Upon completion of high school, J.D. knew he wasn’t ready for college, so he enlisted in the Marines where he lost 35 pounds, got into shape, and cultivated self-discipline. When J.D. was away from home, he received as many as six letters each night from his devoted family. After four years as a successful marine including a tour of duty in Iraq, he decided that he was ready for college. J.D. graduated from Ohio State, completing his degree in less than two years. He then went on to earn a law degree from Yale. As he had in his military career, during undergraduate and law school, J.D. created strong connections with mentors who helped shape his character and plugged some of the holes left from his rough start in life.
Just 31 years of age, J.D. now enjoys a fulfilling life, which includes a loving marriage, a successful career as a lawyer, and high self-esteem. He is also a published author and has written a book entitled Hillbilly Elegy: A Memoir of a Family and Culture in Crisis,which made the New York Times best-seller list in 2016. The book is a tribute to his grandparents who actually raised him and whom he knows saved him. It is also an effort to expression his commitment to awaken Americans to the struggles, needs, and strengths of those living in rural America who for many years have been maligned and mischaracterized by others.
J.D. is clearly a transcendent child. In her widely acclaimed book The Transcendent Child: Tales of Triumph over the Past Lillian Rubin defines transcendent children, as those who have somehow managed to transcend extremely difficult circumstances and not only managed to survive, but to thrive and in some cases even achieve extraordinary success. Rubin also identifies 5 characteristics that these children possess that distinguish them from others who live in similar circumstances.
These children generally 1) do not deny or repress their painful past. 2) possess a fighting and determined spirit. 3) believe that they are different from the people in their lives who are abusive, disrespectful, irresponsible, and neglectful, even if believing that jeopardizes their connection to the family. 4) have at least one person who really sees them and reflects back their goodness and have the ability to attract others at various times in their life that fills in the gaps of the past. 5) have a sense of mission, a commitment to something larger than their personal interest.
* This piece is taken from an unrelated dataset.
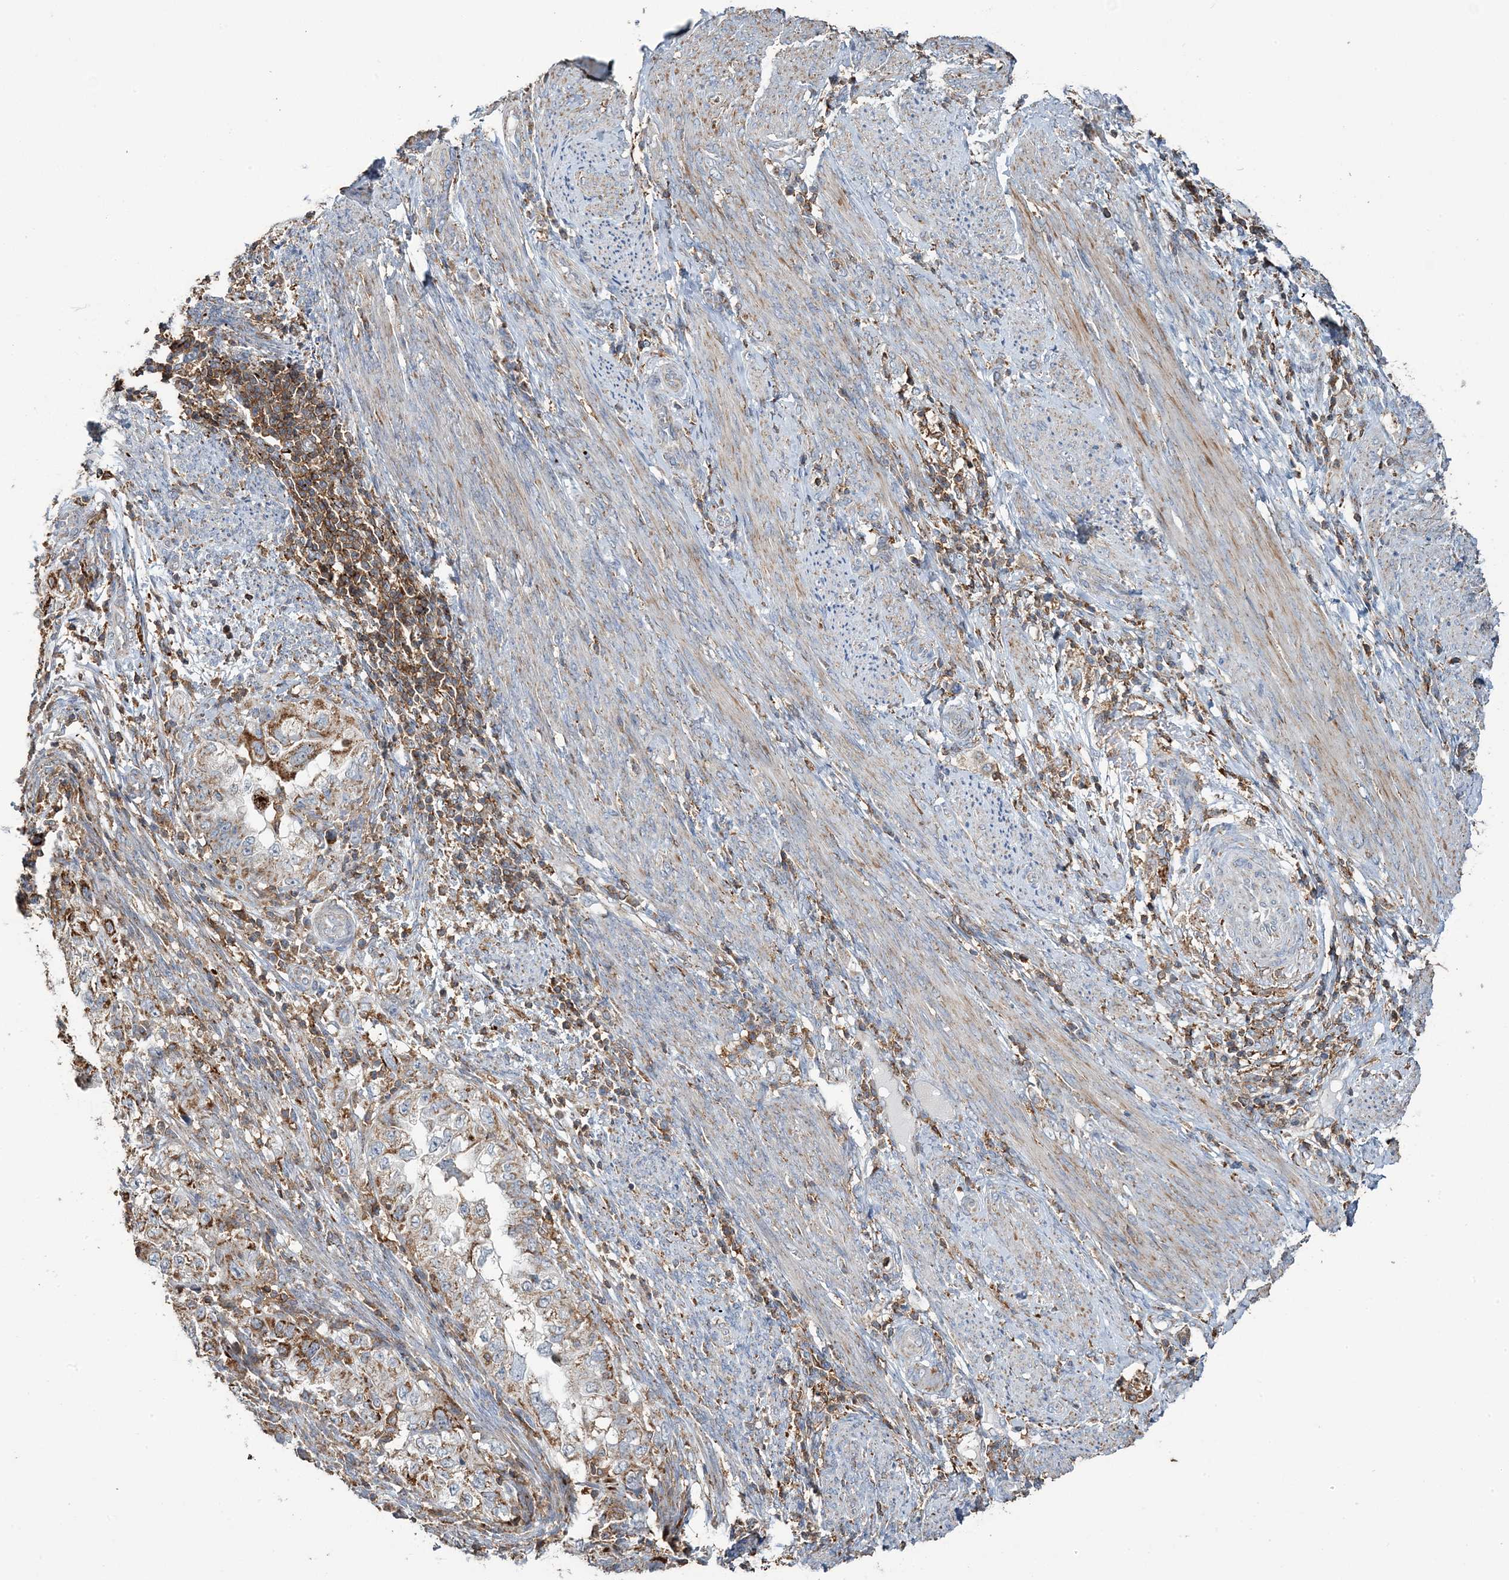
{"staining": {"intensity": "moderate", "quantity": ">75%", "location": "cytoplasmic/membranous"}, "tissue": "endometrial cancer", "cell_type": "Tumor cells", "image_type": "cancer", "snomed": [{"axis": "morphology", "description": "Adenocarcinoma, NOS"}, {"axis": "topography", "description": "Endometrium"}], "caption": "This is an image of immunohistochemistry staining of endometrial cancer, which shows moderate expression in the cytoplasmic/membranous of tumor cells.", "gene": "TMLHE", "patient": {"sex": "female", "age": 85}}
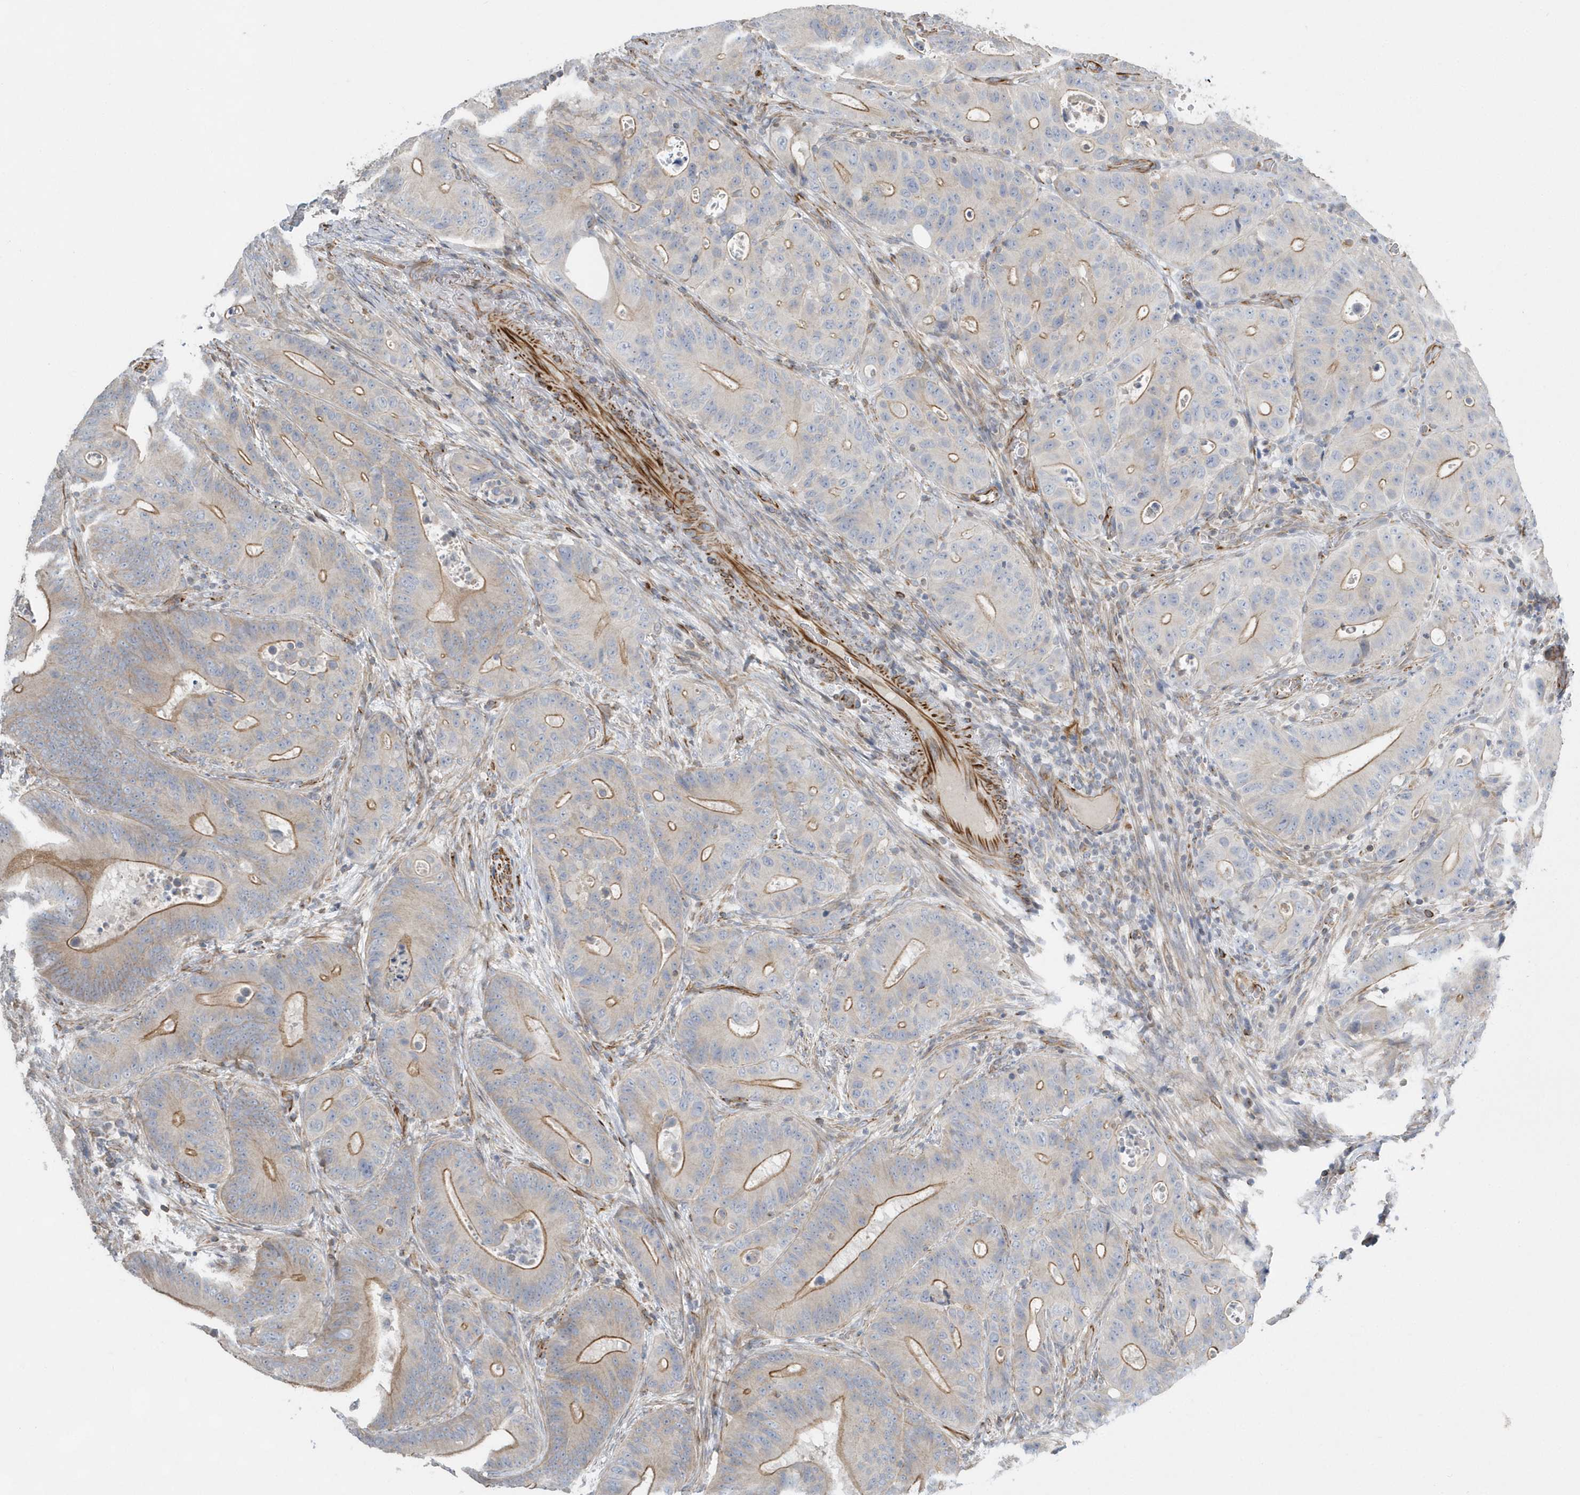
{"staining": {"intensity": "moderate", "quantity": "25%-75%", "location": "cytoplasmic/membranous"}, "tissue": "colorectal cancer", "cell_type": "Tumor cells", "image_type": "cancer", "snomed": [{"axis": "morphology", "description": "Adenocarcinoma, NOS"}, {"axis": "topography", "description": "Colon"}], "caption": "Colorectal adenocarcinoma tissue shows moderate cytoplasmic/membranous staining in approximately 25%-75% of tumor cells", "gene": "RAB17", "patient": {"sex": "male", "age": 83}}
J.D. has all five.
When nearly all of those in your very family as well as those in the wider community are lost in destructive cycles of behavior, escaping those patterns is nearly impossible for the average person. As JD’s book so clearly reveals, he is not an average person, he is one of the exceptional few. He was receptive to the love and guidance of his grandparents, and to the affection and care of others in his extended family. Those relationships became the prototypes that allowed him to form meaningful connections in the military and his academic life that fed him and enabled him to become man he is today.
J.D.’s story can inspire us all to continue to hang in there even when, particularly when, the going really gets tough, and to reach out to ask for assistance and to be nourished by the support offered by others. As we continue to make our best effort to live up to our highest ideals, there will inevitably be setbacks as well as successes. The challenging times can serve to strengthen our resolve and our commitment to prevail in the face of difficulties. Without them we would be unable to become stronger at the broken places like J.D. No matter how severe the deprivation of one’s early life, those efforts can culminate into a life well lived. Just ask J.D.